> [Teks untuk Dianalisis]:
++++++++++++++++++++

Selasa, 12 Juli 2011

Nek Ineng Dan Gubuk Reotnya

Oleh : Hamsah

Suasana kota pada sore hari itu terlihat ramai, dibeberapa ruas jalan terlihat kerumunan muda-mudi, ada yang bercanda ada juga yang bermain. Di sebuah ruas jalan sekelompok lelaki sedang mengayuh sepeda mereka. Seragam yang mereka gunakan menunjukkan bahwa mereka sedang berolahraga sore. Tidak ketinggalan para ibu-ibu terlihat bersantai ria diteras rumah mereka.
‘Tik-tik-tik’ sebuah bunyi merdu keluar dari sebuah alat mungil yang dipegang seorang pengendara sepeda yang terlihat keluar dari satu lorong ke lorong yang lain. “Somay” tertiak seorang bocah yang langsung membuat pengendara sepeda terhenti. Sang bocah menyodorkan uang seribuan kemudian si pengendara menyerahkan tusukan beberapa pentolan somay. Usai memberikan setusuk somay pada bocah tadi, si pengendara sepeda langsung beranjak sambil membunyikan alat kecil di tangannya.

++++++++++++++++++++

> [Bahan yang Disediakan]:

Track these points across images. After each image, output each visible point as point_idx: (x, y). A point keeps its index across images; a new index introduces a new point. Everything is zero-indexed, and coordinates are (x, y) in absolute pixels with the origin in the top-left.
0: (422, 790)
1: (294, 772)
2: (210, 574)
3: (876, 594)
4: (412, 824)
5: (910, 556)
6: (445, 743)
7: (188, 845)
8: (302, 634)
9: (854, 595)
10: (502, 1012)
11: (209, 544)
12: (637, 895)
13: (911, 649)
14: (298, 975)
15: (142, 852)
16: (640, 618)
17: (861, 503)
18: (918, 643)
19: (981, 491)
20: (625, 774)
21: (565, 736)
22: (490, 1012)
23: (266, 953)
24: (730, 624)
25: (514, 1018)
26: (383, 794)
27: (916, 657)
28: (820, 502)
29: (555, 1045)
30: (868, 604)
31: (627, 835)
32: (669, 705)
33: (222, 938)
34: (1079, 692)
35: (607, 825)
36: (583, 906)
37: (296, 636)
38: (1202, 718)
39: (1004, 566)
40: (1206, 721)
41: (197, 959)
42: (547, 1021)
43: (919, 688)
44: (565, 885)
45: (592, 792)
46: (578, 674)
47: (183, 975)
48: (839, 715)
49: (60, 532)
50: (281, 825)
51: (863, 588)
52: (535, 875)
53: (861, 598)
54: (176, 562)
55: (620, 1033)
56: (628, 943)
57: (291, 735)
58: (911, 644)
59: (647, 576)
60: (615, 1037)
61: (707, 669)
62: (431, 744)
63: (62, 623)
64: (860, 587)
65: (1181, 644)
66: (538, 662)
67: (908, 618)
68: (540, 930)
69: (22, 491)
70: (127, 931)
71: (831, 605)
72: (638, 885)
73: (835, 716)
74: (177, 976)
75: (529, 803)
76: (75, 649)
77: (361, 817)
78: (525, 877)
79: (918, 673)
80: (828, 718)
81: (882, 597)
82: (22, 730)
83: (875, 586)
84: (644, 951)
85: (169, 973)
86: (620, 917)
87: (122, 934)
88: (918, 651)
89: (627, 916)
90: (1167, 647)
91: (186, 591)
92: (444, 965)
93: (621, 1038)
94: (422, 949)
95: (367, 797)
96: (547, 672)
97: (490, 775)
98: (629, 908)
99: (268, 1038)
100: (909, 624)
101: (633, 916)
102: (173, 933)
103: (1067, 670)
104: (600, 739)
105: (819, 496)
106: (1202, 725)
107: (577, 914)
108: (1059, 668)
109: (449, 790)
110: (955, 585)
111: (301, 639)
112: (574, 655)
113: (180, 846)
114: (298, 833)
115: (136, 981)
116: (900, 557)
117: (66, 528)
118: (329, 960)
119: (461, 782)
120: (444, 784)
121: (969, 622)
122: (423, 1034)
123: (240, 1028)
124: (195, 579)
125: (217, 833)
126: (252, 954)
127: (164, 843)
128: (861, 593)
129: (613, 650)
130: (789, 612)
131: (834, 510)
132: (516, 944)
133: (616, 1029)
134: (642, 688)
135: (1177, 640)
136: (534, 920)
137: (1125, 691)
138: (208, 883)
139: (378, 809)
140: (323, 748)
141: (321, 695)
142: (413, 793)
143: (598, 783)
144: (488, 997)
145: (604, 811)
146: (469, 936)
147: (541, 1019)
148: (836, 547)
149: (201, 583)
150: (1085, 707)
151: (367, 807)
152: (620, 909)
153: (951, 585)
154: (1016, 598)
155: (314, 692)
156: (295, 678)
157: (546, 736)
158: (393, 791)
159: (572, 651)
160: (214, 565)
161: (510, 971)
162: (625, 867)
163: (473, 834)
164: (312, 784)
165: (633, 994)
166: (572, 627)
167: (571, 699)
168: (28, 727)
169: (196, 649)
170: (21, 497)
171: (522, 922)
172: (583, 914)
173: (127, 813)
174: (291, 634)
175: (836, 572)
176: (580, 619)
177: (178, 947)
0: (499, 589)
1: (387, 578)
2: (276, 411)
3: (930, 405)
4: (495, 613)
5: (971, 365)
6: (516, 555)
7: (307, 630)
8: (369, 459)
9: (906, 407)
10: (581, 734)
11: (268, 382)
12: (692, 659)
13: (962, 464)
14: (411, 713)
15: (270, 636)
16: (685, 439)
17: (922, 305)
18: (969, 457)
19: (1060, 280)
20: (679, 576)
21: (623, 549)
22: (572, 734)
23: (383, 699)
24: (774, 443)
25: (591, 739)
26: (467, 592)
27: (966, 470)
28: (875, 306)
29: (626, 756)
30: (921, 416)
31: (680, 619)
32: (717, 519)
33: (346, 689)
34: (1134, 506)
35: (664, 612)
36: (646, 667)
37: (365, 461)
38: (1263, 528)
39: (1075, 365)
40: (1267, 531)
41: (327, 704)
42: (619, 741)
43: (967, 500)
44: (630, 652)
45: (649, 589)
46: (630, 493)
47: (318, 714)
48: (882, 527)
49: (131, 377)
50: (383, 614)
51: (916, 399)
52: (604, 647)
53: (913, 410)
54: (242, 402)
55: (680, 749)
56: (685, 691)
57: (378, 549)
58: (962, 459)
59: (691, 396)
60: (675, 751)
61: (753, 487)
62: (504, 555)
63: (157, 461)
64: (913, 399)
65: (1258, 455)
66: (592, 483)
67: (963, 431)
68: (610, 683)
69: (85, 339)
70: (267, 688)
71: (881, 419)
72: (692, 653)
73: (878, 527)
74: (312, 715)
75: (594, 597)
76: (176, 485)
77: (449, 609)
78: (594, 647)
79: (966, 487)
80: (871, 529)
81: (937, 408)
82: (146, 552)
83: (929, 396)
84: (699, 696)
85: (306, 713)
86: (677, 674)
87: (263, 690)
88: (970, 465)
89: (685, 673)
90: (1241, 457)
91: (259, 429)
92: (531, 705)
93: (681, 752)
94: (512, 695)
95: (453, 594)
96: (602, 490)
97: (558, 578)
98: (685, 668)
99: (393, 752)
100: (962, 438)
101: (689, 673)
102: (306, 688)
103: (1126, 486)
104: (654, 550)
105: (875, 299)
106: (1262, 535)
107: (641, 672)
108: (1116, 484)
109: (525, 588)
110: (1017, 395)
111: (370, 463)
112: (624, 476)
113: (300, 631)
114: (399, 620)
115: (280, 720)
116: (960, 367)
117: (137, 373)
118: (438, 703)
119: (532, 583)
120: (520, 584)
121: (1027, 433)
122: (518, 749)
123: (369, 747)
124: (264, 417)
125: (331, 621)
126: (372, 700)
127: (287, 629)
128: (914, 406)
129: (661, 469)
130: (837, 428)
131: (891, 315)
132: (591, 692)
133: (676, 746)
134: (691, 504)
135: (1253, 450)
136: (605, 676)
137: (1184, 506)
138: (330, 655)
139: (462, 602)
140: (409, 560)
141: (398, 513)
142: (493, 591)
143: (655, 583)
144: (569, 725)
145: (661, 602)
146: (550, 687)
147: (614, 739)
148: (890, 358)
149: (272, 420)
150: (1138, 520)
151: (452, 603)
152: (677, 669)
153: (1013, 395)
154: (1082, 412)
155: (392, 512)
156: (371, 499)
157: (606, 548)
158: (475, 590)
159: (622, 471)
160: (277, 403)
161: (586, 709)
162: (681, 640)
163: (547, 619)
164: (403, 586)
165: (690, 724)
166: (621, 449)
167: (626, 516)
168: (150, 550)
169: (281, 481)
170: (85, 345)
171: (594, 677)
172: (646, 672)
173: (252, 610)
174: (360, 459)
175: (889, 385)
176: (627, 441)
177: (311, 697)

++++++++++++++++++++

> [Uji Pemahaman]:
a - Dalam cerita tentang Nek Ineng dan gubuk reotnya, apa yang diserahkan pengendara sepeda kepada sang bocah?
b - Tentukan apakah setiap pernyataan berikut sesuai dengan cerita tentang Nek Ineng dan gubuk reotnya. Jawab dengan ya atau tidak, lalu kutip kata-kata cerita yang menjadi penentunya.
(i) Sekelompok lelaki terlihat mengayuh sepeda di sebuah ruas jalan.
(ii) Para ibu-ibu bersantai di pinggir jalan sambil menonton orang berolahraga.
(iii) Pengendara sepeda berhenti karena teriakan seorang bocah.
c - Sambung cerita tentang Nek Ineng dan gubuk reotnya, mulai sesudah kalimat terakhir yang ada.

> [Jawaban Berurutan]:
a - Pengendara sepeda menyerahkan setusuk somay yang berisi beberapa pentolan.

b -
(i) Ya: "Di sebuah ruas jalan sekelompok lelaki sedang mengayuh sepeda mereka."
(ii) Tidak: "para ibu-ibu terlihat bersantai ria diteras rumah mereka."
(iii) Ya: "yang langsung membuat pengendara sepeda terhenti."

c -
Sebagaimana lazimnya kota, meski tidak terdapat gedung pencakar langit, tapi hampir di semua sudut kota dihiasi bangunan mewah. Di pusat perkotaan kondisi bangunan cukup padat, hampir tidak menyisakan ruang kosong untuk tempat tumbuh pepohonan apalagi untuk areal perkebunan.
Takjub mungkin saja akan dirasakan para pengunjung kota saat bertamu di kota ini. Kondisinya yang damai dengan bangunan yang teratur menjadi ciri khasnya. Namun itu akan sirna ketika mata tertuju pada sebuah gubuk yang berdiri di sela-sela rumah besar dan bangunan kantor.
Tidak jauh dari bangunan Kantor BUMN di kota itu, terlihat sebuah gubuk yang hampir roboh. Gubuk ini dihuni seorang perempuan paroh bayah. Yang pada sore hari itu perempuan tua itu terlihat duduk terpaku. Nek Ineng, begitu warga sekitar memanggilnya. Penglihatannya yang agak terganggu membuat dia tidak bisa menyaksikan kondisi sekitarnya secara terang benderang. Termasuk bangunan besar persis berada di dekat gubuknya.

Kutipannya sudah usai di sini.